> **PROBLEM**
The entries below are to be copied exactly, with every picture left out.

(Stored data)
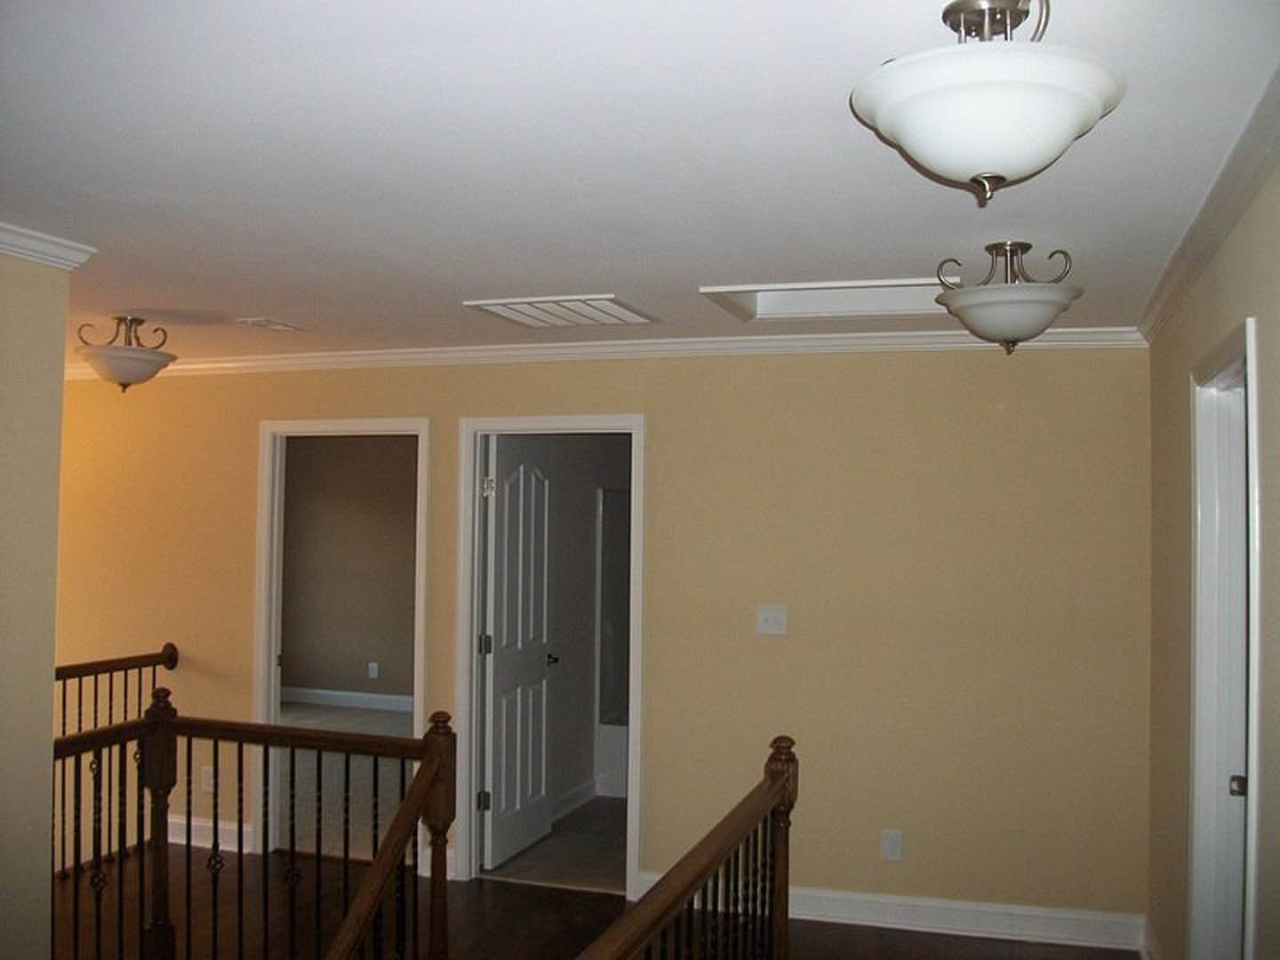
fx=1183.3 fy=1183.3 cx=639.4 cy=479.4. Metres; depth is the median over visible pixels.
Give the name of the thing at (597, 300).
ceiling vent
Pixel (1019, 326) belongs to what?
ceiling light
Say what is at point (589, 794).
baseboard
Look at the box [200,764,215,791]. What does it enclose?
wall socket
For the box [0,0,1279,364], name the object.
ceiling
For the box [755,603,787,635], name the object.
light switch
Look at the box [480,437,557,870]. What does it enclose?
door
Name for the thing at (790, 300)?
attic hatch
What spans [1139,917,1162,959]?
baseboard
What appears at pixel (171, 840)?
baseboard
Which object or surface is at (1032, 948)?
floor
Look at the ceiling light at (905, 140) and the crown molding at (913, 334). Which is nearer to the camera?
the ceiling light at (905, 140)
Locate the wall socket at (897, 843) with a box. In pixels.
[880,828,903,861]
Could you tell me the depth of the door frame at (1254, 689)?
3.21 m
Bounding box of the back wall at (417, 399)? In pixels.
[47,343,1151,943]
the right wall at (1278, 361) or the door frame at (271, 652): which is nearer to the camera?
the right wall at (1278, 361)
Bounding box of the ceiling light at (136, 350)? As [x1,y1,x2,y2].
[72,314,174,391]
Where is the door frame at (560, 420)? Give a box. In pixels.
[455,413,647,900]
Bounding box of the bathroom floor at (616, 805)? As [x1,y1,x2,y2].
[483,794,627,892]
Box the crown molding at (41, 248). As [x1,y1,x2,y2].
[0,218,95,269]
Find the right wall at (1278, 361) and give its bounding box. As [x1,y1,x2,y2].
[1144,127,1279,959]
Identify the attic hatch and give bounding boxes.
[695,275,960,321]
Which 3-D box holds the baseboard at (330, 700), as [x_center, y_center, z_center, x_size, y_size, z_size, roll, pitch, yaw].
[-1.520,1.849,9.607,4.956,0.128,0.017,0,-2,18]
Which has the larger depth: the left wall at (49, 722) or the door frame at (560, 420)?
the door frame at (560, 420)
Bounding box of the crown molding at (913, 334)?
[65,328,1147,377]
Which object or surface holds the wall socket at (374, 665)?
attached to the bedroom wall at (385, 657)
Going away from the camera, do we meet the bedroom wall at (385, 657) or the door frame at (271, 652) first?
the door frame at (271, 652)
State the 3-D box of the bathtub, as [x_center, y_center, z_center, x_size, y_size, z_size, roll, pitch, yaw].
[0.503,1.676,7.209,1.416,0.425,0.753,0,-2,18]
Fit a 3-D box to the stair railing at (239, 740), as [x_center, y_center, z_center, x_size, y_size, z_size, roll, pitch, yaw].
[-1.383,1.365,3.497,1.866,1.341,1.683,0,-2,18]
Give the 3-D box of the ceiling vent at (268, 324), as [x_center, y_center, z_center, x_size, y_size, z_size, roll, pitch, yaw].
[-1.523,-0.637,4.883,0.159,0.015,0.277,0,-2,18]
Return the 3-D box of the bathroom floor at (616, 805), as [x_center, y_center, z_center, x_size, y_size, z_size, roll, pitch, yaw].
[0.159,1.900,6.538,1.562,0.102,2.703,0,-2,18]
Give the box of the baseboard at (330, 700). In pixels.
[282,685,415,712]
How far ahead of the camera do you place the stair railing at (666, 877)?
2.89 m
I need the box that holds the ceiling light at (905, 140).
[849,0,1130,206]
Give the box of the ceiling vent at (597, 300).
[464,293,658,327]
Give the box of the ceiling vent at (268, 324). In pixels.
[234,316,304,332]
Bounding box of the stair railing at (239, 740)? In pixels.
[50,687,452,959]
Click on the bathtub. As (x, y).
(621, 759)
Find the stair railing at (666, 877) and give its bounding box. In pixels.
[558,737,799,959]
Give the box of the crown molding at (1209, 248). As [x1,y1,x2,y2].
[1134,60,1279,343]
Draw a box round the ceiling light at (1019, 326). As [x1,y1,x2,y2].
[934,240,1083,354]
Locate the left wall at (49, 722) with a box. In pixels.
[0,244,71,959]
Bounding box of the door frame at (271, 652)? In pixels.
[252,414,429,863]
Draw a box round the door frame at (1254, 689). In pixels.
[1188,316,1263,959]
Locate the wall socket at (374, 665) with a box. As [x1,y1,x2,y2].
[367,661,379,679]
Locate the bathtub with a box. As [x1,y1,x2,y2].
[594,721,629,798]
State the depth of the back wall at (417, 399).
4.95 m
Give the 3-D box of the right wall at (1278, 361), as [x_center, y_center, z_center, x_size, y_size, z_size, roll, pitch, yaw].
[1.124,0.521,1.827,0.126,2.470,5.434,0,-2,18]
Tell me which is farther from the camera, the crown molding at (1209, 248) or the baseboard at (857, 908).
the baseboard at (857, 908)
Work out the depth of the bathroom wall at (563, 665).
6.74 m
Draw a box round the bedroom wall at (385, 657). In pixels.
[280,436,418,705]
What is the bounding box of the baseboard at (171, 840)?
[165,813,252,852]
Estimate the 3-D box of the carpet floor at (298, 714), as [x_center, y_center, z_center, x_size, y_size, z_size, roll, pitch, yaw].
[-2.075,1.946,7.948,3.809,0.113,3.627,0,-2,18]
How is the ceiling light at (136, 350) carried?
attached to the ceiling
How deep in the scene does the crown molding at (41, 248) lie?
3.30 m
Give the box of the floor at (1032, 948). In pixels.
[42,841,1139,959]
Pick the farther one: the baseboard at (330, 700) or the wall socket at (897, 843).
the baseboard at (330, 700)
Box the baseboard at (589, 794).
[551,777,597,821]
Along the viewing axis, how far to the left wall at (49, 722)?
3.29 m
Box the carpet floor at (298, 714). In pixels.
[275,699,411,861]
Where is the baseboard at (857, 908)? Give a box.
[632,875,1142,951]
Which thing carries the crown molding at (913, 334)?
attached to the back wall at (417, 399)
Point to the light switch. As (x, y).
(767, 614)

> **ANSWER TO THIS PROBLEM**
fx=1183.3 fy=1183.3 cx=639.4 cy=479.4. Metres; depth is the median over visible pixels.
Give the name of the thing at (597, 300).
ceiling vent
Pixel (1019, 326) belongs to what?
ceiling light
Say what is at point (589, 794).
baseboard
Look at the box [200,764,215,791]. What does it enclose?
wall socket
For the box [0,0,1279,364], name the object.
ceiling
For the box [755,603,787,635], name the object.
light switch
Look at the box [480,437,557,870]. What does it enclose?
door
Name for the thing at (790, 300)?
attic hatch
What spans [1139,917,1162,959]?
baseboard
What appears at pixel (171, 840)?
baseboard
Which object or surface is at (1032, 948)?
floor
Look at the ceiling light at (905, 140) and the crown molding at (913, 334). Which is nearer to the camera?
the ceiling light at (905, 140)
Locate the wall socket at (897, 843) with a box. In pixels.
[880,828,903,861]
Could you tell me the depth of the door frame at (1254, 689)?
3.21 m
Bounding box of the back wall at (417, 399)? In pixels.
[47,343,1151,943]
the right wall at (1278, 361) or the door frame at (271, 652): which is nearer to the camera?
the right wall at (1278, 361)
Bounding box of the ceiling light at (136, 350)? As [x1,y1,x2,y2].
[72,314,174,391]
Where is the door frame at (560, 420)? Give a box. In pixels.
[455,413,647,900]
Bounding box of the bathroom floor at (616, 805)? As [x1,y1,x2,y2].
[483,794,627,892]
Box the crown molding at (41, 248). As [x1,y1,x2,y2].
[0,218,95,269]
Find the right wall at (1278, 361) and give its bounding box. As [x1,y1,x2,y2].
[1144,127,1279,959]
Identify the attic hatch and give bounding boxes.
[695,275,960,321]
Which 3-D box holds the baseboard at (330, 700), as [x_center, y_center, z_center, x_size, y_size, z_size, roll, pitch, yaw].
[-1.520,1.849,9.607,4.956,0.128,0.017,0,-2,18]
Which has the larger depth: the left wall at (49, 722) or the door frame at (560, 420)?
the door frame at (560, 420)
Bounding box of the crown molding at (913, 334)?
[65,328,1147,377]
Which object or surface holds the wall socket at (374, 665)?
attached to the bedroom wall at (385, 657)
Going away from the camera, do we meet the bedroom wall at (385, 657) or the door frame at (271, 652) first?
the door frame at (271, 652)
State the 3-D box of the bathtub, as [x_center, y_center, z_center, x_size, y_size, z_size, roll, pitch, yaw].
[0.503,1.676,7.209,1.416,0.425,0.753,0,-2,18]
Fit a 3-D box to the stair railing at (239, 740), as [x_center, y_center, z_center, x_size, y_size, z_size, roll, pitch, yaw].
[-1.383,1.365,3.497,1.866,1.341,1.683,0,-2,18]
Give the 3-D box of the ceiling vent at (268, 324), as [x_center, y_center, z_center, x_size, y_size, z_size, roll, pitch, yaw].
[-1.523,-0.637,4.883,0.159,0.015,0.277,0,-2,18]
Return the 3-D box of the bathroom floor at (616, 805), as [x_center, y_center, z_center, x_size, y_size, z_size, roll, pitch, yaw].
[0.159,1.900,6.538,1.562,0.102,2.703,0,-2,18]
Give the box of the baseboard at (330, 700). In pixels.
[282,685,415,712]
How far ahead of the camera do you place the stair railing at (666, 877)?
2.89 m
I need the box that holds the ceiling light at (905, 140).
[849,0,1130,206]
Give the box of the ceiling vent at (597, 300).
[464,293,658,327]
Give the box of the ceiling vent at (268, 324). In pixels.
[234,316,304,332]
Bounding box of the stair railing at (239, 740)? In pixels.
[50,687,452,959]
Click on the bathtub. As (x, y).
(621, 759)
Find the stair railing at (666, 877) and give its bounding box. In pixels.
[558,737,799,959]
Give the box of the crown molding at (1209, 248). As [x1,y1,x2,y2].
[1134,60,1279,343]
Draw a box round the ceiling light at (1019, 326). As [x1,y1,x2,y2].
[934,240,1083,354]
Locate the left wall at (49, 722) with a box. In pixels.
[0,244,71,959]
Bounding box of the door frame at (271, 652)? In pixels.
[252,414,429,863]
Draw a box round the door frame at (1254, 689). In pixels.
[1188,316,1263,959]
Locate the wall socket at (374, 665) with a box. As [x1,y1,x2,y2].
[367,661,379,679]
Locate the bathtub with a box. As [x1,y1,x2,y2].
[594,721,629,798]
State the depth of the back wall at (417, 399).
4.95 m
Give the 3-D box of the right wall at (1278, 361), as [x_center, y_center, z_center, x_size, y_size, z_size, roll, pitch, yaw].
[1.124,0.521,1.827,0.126,2.470,5.434,0,-2,18]
Tell me which is farther from the camera, the crown molding at (1209, 248) or the baseboard at (857, 908).
the baseboard at (857, 908)
Work out the depth of the bathroom wall at (563, 665).
6.74 m
Draw a box round the bedroom wall at (385, 657). In pixels.
[280,436,418,705]
What is the bounding box of the baseboard at (171, 840)?
[165,813,252,852]
Estimate the 3-D box of the carpet floor at (298, 714), as [x_center, y_center, z_center, x_size, y_size, z_size, roll, pitch, yaw].
[-2.075,1.946,7.948,3.809,0.113,3.627,0,-2,18]
How is the ceiling light at (136, 350) carried?
attached to the ceiling
How deep in the scene does the crown molding at (41, 248) lie?
3.30 m
Give the box of the floor at (1032, 948). In pixels.
[42,841,1139,959]
Pick the farther one: the baseboard at (330, 700) or the wall socket at (897, 843).
the baseboard at (330, 700)
Box the baseboard at (589, 794).
[551,777,597,821]
Along the viewing axis, how far to the left wall at (49, 722)?
3.29 m
Box the carpet floor at (298, 714). In pixels.
[275,699,411,861]
Where is the baseboard at (857, 908)? Give a box.
[632,875,1142,951]
Which thing carries the crown molding at (913, 334)?
attached to the back wall at (417, 399)
Point to the light switch. As (x, y).
(767, 614)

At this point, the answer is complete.